Up the mountain with Edward Abbey – III

Posted by Ken Campbell October 12, 2010 0 Comment 1244 views


I often have difficulty getting to sleep at altitude, a combination of over-exhaustion and anxiety, and the night spent at Camp Schurmann is no exception. What keeps me awake on this occasion, however, is the wind. It begins shortly after we crawl into bed, just small puffs of a breeze at first, but it doesn’t take long for it to build into a raging blast. I fall in and out of fitful slumber, twenty minutes here, half-an-hour there, as do Tony and Dustin. The noise is deafening inside the tent and, as the wind buffets it about, we are thankful we have remembered to affix the extra guy lines to its sides before we turned in. We sleep through the alarms or, more likely, aren’t able to hear them above the crackling of the tent fabric. When I finally pull one of the watches over near my face, and turn on my headlamp, I am jolted full-awake by the hands on the watch face: 1:20 am. We’ve overslept.

We crawl out of our nylon cocoon into the blast of air. Dust and dirt swirl around us, filling our noses, eyes and ears as we take stock of the situation. A large lenticular cloud hovers on the peak, obscuring the summit, a sign of even more vigorous winds up top. We discuss the wisdom of continuing.

It is one of the hardest decisions to make, especially at this time of the morning, whether to go up the mountain as planned or turn in retreat, assuring ourselves that the mountain will be there for us another day. If we continue the ascent, our pace would be slowed, our footing less secure, in this infernal wind. I think of others who have chosen poorly in their decisions on this mountain: Willi Unsoeld, a veteran of the Himalayas and a world-renowned mountaineer, and Janie Diepenbrock, who died in a fall on the Ingraham glacier, in similar conditions, during an Evergreen State College trip in 1979; twenty-four-year-old David Taylor, who was caught in a storm in 1974, buried in an avalanche, and whose body has never been recovered. Most of all, I think of Delmar Fadden, a headstrong and energetic youth of twenty-two, who died in a fall on the Emmons glacier, just a few thousand feet up from where we stand now, during a solo climb in the winter of 1936. Fadden had a wealth of experience in the mountains despite his tender years, and knew well the dangers inherent in the climbing environment. The mountain had its own plans for him, however, and for reasons we can never know, he became a statistic. Perhaps he failed to listen to what the mountain was telling him.

We decide to light the stove, brew some hot chocolate, and see if the storm abates before making our final decision. Rather than risk an open flame in the swaying tent, we find a calm area in the lee of the shelter and take advantage of the eddy behind the wall. Soon, water is boiling, and the hot liquid is warming our chilled insides.
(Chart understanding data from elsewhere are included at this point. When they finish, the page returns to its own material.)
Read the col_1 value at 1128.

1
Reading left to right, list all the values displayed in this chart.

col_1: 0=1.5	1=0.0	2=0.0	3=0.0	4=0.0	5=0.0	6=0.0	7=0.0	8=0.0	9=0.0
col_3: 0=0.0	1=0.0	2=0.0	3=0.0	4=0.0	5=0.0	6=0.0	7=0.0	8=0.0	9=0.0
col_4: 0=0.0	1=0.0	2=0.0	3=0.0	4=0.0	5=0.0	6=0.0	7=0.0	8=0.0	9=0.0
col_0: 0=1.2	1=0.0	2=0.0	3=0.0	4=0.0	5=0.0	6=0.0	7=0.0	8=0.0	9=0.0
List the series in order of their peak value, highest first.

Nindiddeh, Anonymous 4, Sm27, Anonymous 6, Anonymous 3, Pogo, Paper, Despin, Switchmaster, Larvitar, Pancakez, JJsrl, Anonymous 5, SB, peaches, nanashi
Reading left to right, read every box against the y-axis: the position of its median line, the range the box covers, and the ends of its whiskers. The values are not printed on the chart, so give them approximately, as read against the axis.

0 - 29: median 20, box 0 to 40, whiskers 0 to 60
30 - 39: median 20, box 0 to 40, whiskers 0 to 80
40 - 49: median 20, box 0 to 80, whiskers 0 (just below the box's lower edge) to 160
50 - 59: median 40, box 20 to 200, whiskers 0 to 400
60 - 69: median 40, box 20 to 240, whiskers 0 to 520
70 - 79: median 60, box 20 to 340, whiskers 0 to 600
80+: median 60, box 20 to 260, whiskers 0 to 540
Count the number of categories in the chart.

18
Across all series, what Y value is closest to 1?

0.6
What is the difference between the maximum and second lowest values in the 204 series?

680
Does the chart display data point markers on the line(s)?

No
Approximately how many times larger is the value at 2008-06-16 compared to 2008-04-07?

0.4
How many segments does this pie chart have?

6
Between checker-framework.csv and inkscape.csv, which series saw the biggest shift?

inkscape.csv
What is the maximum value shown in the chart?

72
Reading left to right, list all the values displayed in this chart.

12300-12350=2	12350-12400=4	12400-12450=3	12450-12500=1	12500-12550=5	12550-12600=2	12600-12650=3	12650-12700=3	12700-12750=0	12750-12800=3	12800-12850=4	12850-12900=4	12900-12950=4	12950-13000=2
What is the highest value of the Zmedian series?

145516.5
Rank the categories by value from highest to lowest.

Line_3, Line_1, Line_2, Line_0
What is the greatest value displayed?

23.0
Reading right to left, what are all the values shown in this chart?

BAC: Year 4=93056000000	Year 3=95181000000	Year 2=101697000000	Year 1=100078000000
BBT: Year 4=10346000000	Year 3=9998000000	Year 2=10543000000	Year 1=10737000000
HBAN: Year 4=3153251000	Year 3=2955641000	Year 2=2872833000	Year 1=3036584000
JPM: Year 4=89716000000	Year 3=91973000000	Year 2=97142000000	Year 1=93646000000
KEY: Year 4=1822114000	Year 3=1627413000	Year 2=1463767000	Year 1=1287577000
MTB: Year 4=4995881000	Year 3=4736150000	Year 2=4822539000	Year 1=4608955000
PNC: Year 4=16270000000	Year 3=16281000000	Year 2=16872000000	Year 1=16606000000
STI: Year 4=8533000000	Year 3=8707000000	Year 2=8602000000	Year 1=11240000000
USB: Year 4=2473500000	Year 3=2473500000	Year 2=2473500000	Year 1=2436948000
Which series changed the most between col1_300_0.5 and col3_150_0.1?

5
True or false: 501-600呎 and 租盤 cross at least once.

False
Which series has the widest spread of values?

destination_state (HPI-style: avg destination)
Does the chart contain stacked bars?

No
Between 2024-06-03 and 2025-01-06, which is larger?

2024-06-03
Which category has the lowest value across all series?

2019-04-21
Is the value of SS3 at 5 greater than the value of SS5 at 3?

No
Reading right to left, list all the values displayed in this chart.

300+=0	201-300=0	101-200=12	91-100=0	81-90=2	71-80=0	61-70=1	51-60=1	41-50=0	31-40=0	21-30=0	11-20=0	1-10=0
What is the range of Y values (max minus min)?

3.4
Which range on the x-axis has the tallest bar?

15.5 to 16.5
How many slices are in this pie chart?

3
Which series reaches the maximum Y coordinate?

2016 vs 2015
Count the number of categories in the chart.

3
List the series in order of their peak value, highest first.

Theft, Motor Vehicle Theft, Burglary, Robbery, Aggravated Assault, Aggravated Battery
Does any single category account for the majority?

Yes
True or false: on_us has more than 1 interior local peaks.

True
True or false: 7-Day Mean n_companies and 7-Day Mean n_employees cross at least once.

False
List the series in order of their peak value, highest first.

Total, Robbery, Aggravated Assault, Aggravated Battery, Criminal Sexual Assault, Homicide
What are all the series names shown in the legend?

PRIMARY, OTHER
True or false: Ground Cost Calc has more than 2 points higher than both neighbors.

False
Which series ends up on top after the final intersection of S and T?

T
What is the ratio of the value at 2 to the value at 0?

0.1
Instead of dying down, the wind increases in its fury, blowing perhaps forty or fifty miles-an-hour, with even more vigorous gusts. We return to the tents to sleep until dawn after we conclude that the summit will have to wait for us to return another time. We will descend in the morning, going out the way we came, back to the car, back to the world.

What is it that pushes us to these places? I still want to know. Why do we forsake the modern conveniences that have taken civilization so many years to perfect, to while away our precious time fighting gravity? “There comes a day when a man must hide. Must slip away from the human world and its clutching, insane and insatiable demands.” That’s a fact, Mr. Abbey. That sums it up.

“Every time I go anywhere out in the desert or the mountains, I wonder why I ever go back. I wonder why I should return. Someday I won’t.”